-- GIVEN RECORDS follows --

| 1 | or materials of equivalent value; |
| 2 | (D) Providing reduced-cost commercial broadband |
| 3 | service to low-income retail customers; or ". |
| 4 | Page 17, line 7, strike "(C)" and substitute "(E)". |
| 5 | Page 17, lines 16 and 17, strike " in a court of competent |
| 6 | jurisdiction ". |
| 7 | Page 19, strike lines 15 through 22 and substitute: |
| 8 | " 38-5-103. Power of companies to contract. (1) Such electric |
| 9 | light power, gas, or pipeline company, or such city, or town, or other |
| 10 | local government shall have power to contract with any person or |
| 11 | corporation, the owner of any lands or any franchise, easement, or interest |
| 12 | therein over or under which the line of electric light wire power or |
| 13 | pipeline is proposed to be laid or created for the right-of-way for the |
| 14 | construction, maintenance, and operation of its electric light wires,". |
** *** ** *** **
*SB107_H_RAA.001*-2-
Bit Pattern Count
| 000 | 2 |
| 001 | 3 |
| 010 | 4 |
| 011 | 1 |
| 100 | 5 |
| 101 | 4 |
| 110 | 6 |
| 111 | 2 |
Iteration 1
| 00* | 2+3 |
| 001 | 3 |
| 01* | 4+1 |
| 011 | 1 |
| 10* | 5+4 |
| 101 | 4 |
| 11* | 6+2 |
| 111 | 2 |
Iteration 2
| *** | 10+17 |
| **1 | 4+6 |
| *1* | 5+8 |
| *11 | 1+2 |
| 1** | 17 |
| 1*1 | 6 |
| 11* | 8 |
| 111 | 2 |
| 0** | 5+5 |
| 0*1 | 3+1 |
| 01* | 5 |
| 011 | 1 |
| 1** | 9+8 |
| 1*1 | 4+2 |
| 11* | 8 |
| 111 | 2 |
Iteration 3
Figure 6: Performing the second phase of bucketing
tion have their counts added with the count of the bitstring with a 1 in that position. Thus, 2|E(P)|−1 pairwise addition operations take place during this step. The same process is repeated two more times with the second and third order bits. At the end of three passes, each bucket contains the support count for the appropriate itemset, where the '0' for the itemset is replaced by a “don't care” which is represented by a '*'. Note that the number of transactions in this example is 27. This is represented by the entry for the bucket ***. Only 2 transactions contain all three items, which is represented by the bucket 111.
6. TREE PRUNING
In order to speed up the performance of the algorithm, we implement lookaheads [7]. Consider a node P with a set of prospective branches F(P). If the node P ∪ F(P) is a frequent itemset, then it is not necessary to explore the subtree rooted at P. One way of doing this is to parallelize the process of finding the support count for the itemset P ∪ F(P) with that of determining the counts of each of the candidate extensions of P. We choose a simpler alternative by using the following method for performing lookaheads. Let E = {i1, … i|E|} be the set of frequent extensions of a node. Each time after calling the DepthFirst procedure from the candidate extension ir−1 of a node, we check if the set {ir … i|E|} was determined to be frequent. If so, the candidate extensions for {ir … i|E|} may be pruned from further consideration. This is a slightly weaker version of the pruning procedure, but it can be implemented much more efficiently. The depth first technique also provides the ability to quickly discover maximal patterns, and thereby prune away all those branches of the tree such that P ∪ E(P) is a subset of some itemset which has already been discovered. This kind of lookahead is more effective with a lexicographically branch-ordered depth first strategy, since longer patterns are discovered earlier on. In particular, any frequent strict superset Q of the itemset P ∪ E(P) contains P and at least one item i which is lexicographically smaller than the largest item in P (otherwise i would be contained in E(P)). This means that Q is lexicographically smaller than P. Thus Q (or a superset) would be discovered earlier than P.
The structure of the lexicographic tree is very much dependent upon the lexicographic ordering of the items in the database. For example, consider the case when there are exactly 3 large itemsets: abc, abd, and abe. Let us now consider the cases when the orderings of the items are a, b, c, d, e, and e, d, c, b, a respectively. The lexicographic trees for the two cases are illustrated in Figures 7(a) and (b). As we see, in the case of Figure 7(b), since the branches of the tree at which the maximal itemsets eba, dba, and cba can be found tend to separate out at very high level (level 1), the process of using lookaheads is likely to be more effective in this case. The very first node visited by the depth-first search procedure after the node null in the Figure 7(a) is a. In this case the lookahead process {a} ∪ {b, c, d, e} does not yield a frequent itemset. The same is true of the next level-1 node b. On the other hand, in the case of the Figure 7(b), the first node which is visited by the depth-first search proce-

-- GIVEN RECORDS concluded --

• [WHAT TO DO]
Transcribe all records exactly as written.

• [EXERCISE OUTPUT]
| 1 | or materials of equivalent value; |
| 2 | (D) Providing reduced-cost commercial broadband |
| 3 | service to low-income retail customers; or ". |
| 4 | Page 17, line 7, strike "(C)" and substitute "(E)". |
| 5 | Page 17, lines 16 and 17, strike " in a court of competent |
| 6 | jurisdiction ". |
| 7 | Page 19, strike lines 15 through 22 and substitute: |
| 8 | " 38-5-103. Power of companies to contract. (1) Such electric |
| 9 | light power, gas, or pipeline company, or such city, or town, or other |
| 10 | local government shall have power to contract with any person or |
| 11 | corporation, the owner of any lands or any franchise, easement, or interest |
| 12 | therein over or under which the line of electric light wire power or |
| 13 | pipeline is proposed to be laid or created for the right-of-way for the |
| 14 | construction, maintenance, and operation of its electric light wires,". |
** *** ** *** **
*SB107_H_RAA.001*-2-
Bit Pattern Count
| 000 | 2 |
| 001 | 3 |
| 010 | 4 |
| 011 | 1 |
| 100 | 5 |
| 101 | 4 |
| 110 | 6 |
| 111 | 2 |
Iteration 1
| 00* | 2+3 |
| 001 | 3 |
| 01* | 4+1 |
| 011 | 1 |
| 10* | 5+4 |
| 101 | 4 |
| 11* | 6+2 |
| 111 | 2 |
Iteration 2
| *** | 10+17 |
| **1 | 4+6 |
| *1* | 5+8 |
| *11 | 1+2 |
| 1** | 17 |
| 1*1 | 6 |
| 11* | 8 |
| 111 | 2 |
| 0** | 5+5 |
| 0*1 | 3+1 |
| 01* | 5 |
| 011 | 1 |
| 1** | 9+8 |
| 1*1 | 4+2 |
| 11* | 8 |
| 111 | 2 |
Iteration 3
Figure 6: Performing the second phase of bucketing
tion have their counts added with the count of the bitstring with a 1 in that position. Thus, 2|E(P)|−1 pairwise addition operations take place during this step. The same process is repeated two more times with the second and third order bits. At the end of three passes, each bucket contains the support count for the appropriate itemset, where the '0' for the itemset is replaced by a “don't care” which is represented by a '*'. Note that the number of transactions in this example is 27. This is represented by the entry for the bucket ***. Only 2 transactions contain all three items, which is represented by the bucket 111.
6. TREE PRUNING
In order to speed up the performance of the algorithm, we implement lookaheads [7]. Consider a node P with a set of prospective branches F(P). If the node P ∪ F(P) is a frequent itemset, then it is not necessary to explore the subtree rooted at P. One way of doing this is to parallelize the process of finding the support count for the itemset P ∪ F(P) with that of determining the counts of each of the candidate extensions of P. We choose a simpler alternative by using the following method for performing lookaheads. Let E = {i1, … i|E|} be the set of frequent extensions of a node. Each time after calling the DepthFirst procedure from the candidate extension ir−1 of a node, we check if the set {ir … i|E|} was determined to be frequent. If so, the candidate extensions for {ir … i|E|} may be pruned from further consideration. This is a slightly weaker version of the pruning procedure, but it can be implemented much more efficiently. The depth first technique also provides the ability to quickly discover maximal patterns, and thereby prune away all those branches of the tree such that P ∪ E(P) is a subset of some itemset which has already been discovered. This kind of lookahead is more effective with a lexicographically branch-ordered depth first strategy, since longer patterns are discovered earlier on. In particular, any frequent strict superset Q of the itemset P ∪ E(P) contains P and at least one item i which is lexicographically smaller than the largest item in P (otherwise i would be contained in E(P)). This means that Q is lexicographically smaller than P. Thus Q (or a superset) would be discovered earlier than P.
The structure of the lexicographic tree is very much dependent upon the lexicographic ordering of the items in the database. For example, consider the case when there are exactly 3 large itemsets: abc, abd, and abe. Let us now consider the cases when the orderings of the items are a, b, c, d, e, and e, d, c, b, a respectively. The lexicographic trees for the two cases are illustrated in Figures 7(a) and (b). As we see, in the case of Figure 7(b), since the branches of the tree at which the maximal itemsets eba, dba, and cba can be found tend to separate out at very high level (level 1), the process of using lookaheads is likely to be more effective in this case. The very first node visited by the depth-first search procedure after the node null in the Figure 7(a) is a. In this case the lookahead process {a} ∪ {b, c, d, e} does not yield a frequent itemset. The same is true of the next level-1 node b. On the other hand, in the case of the Figure 7(b), the first node which is visited by the depth-first search proce-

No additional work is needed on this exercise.